Source texts of formatted documents:
+===+
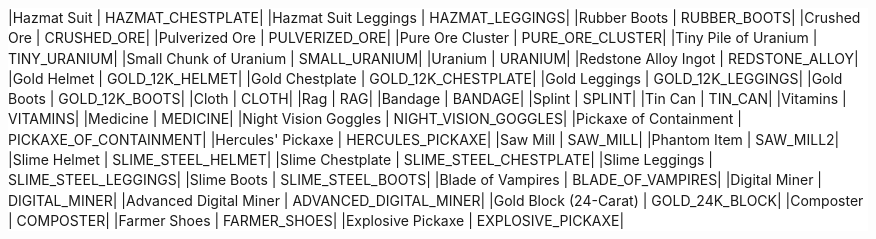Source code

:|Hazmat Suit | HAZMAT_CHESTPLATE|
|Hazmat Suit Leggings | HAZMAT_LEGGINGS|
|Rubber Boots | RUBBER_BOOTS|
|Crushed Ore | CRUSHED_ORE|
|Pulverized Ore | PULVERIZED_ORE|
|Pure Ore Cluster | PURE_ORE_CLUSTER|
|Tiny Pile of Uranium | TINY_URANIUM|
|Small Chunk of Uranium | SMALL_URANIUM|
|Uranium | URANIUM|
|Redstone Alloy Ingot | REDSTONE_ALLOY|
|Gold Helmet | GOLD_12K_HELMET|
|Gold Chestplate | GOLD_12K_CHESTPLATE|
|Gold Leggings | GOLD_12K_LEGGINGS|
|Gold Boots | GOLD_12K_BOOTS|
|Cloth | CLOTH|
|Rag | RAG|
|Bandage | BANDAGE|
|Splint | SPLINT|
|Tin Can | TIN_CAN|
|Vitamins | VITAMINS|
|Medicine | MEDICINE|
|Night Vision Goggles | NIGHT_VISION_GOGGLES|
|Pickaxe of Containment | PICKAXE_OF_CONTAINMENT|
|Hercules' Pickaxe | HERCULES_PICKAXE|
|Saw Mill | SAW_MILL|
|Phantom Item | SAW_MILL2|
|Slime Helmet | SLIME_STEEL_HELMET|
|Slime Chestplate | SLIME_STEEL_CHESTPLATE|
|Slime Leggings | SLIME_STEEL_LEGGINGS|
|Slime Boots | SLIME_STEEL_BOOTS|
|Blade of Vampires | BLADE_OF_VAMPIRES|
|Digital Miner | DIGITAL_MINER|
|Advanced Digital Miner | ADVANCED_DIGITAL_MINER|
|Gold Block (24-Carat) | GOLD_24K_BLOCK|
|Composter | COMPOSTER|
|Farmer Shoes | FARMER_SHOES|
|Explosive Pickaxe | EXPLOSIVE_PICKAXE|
+===+
Problem details
Copy every record exactly as written, leaving out the pictures.

Task result
Source code

:|Hazmat Suit | HAZMAT_CHESTPLATE|
|Hazmat Suit Leggings | HAZMAT_LEGGINGS|
|Rubber Boots | RUBBER_BOOTS|
|Crushed Ore | CRUSHED_ORE|
|Pulverized Ore | PULVERIZED_ORE|
|Pure Ore Cluster | PURE_ORE_CLUSTER|
|Tiny Pile of Uranium | TINY_URANIUM|
|Small Chunk of Uranium | SMALL_URANIUM|
|Uranium | URANIUM|
|Redstone Alloy Ingot | REDSTONE_ALLOY|
|Gold Helmet | GOLD_12K_HELMET|
|Gold Chestplate | GOLD_12K_CHESTPLATE|
|Gold Leggings | GOLD_12K_LEGGINGS|
|Gold Boots | GOLD_12K_BOOTS|
|Cloth | CLOTH|
|Rag | RAG|
|Bandage | BANDAGE|
|Splint | SPLINT|
|Tin Can | TIN_CAN|
|Vitamins | VITAMINS|
|Medicine | MEDICINE|
|Night Vision Goggles | NIGHT_VISION_GOGGLES|
|Pickaxe of Containment | PICKAXE_OF_CONTAINMENT|
|Hercules' Pickaxe | HERCULES_PICKAXE|
|Saw Mill | SAW_MILL|
|Phantom Item | SAW_MILL2|
|Slime Helmet | SLIME_STEEL_HELMET|
|Slime Chestplate | SLIME_STEEL_CHESTPLATE|
|Slime Leggings | SLIME_STEEL_LEGGINGS|
|Slime Boots | SLIME_STEEL_BOOTS|
|Blade of Vampires | BLADE_OF_VAMPIRES|
|Digital Miner | DIGITAL_MINER|
|Advanced Digital Miner | ADVANCED_DIGITAL_MINER|
|Gold Block (24-Carat) | GOLD_24K_BLOCK|
|Composter | COMPOSTER|
|Farmer Shoes | FARMER_SHOES|
|Explosive Pickaxe | EXPLOSIVE_PICKAXE|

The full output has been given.